Gli hanno staccato la coda per sedersi all’angolo del giardino ed aspettare ricresca. cade del moccio dal naso del ragazzino. continua a colare ma diventa rosso. i bambini non sanno più cosa guardare con maggiore interesse. la lucertola lecca il sangue sul lastricato. il ragazzino fa uno starnuto. esce dalla narice una coda mozzata. la lucertola, lo giuro, ride e scappa verso il prossimo sole.

Reggere le critiche

Decidere di non essere un’estetista, un’infermiera, una panettiera, una maestra etc… significa comportarsi come esseri migliori? credo di no. la tortura è domandarsi ripetutamente se è utile il nostro sogno perchè veniamo educati all’utilità e sempre meno alla comunità. io sto con te, e se ci sto per davvero – caro – le tue utilità si alimentano dei miei sogni e solo così facciamo parte della stessa città.

Nessuna parola in me è morta

Ieri un uomo bellissimo mi ha chiesto se scrivo bugie. le mie sono storie della lingua. talvolta vengono dalla gola, altre volte provengono dal vento. dipende – e quando si seccano le labbra – allora prendo addirittura in prestito le lingue degli altri. i loro organi ed i loro fiati. scrivo per non lasciare che niente, proprio niente; possa trascorrere.

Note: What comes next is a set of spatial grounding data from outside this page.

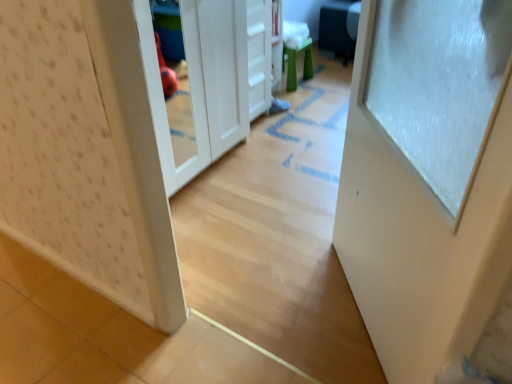
Question: Is white matte drawer at center bigger or smaller than green rubber stool at center?

Choices:
 (A) big
 (B) small

Answer: (A)

Question: In terms of height, does white matte drawer at center look taller or shorter compared to green rubber stool at center?

Choices:
 (A) tall
 (B) short

Answer: (A)

Question: Which of these objects is positioned farthest from the white glossy door at right?

Choices:
 (A) green rubber stool at center
 (B) white matte drawer at center

Answer: (A)

Question: Estimate the real-world distances between objects in this image. Which object is farther from the green rubber stool at center?

Choices:
 (A) white glossy door at right
 (B) white matte drawer at center

Answer: (A)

La malattia a volte è una maschera molto comoda

Attendo di conoscere se la voce cambierà verso. l’idea di un’operazione mi commuove. finalmente aprono la mortalità per scoprirne il frutto del peccato. mi chiedo … una volta sanata mi vedrò nuda come i miei padri allorché vivrò nell’ombra o saprò non rimpiangere l’antica imperfezione che dona libertà?

Ti abbraccio ad ogni costo

Mi sono svegliata con i piedi immersi in un letto sudato. portavo in grembo un mazzo di rose colorate, grande quanto due volte la capacità di tenerlo stretto. le spine delicate trovavano riposo addosso a me. ed io gioivo. sostenendomi ancora al tuo peso. ecco, ho pensato, la Nostra prossima performance. certo, prima devo guarire.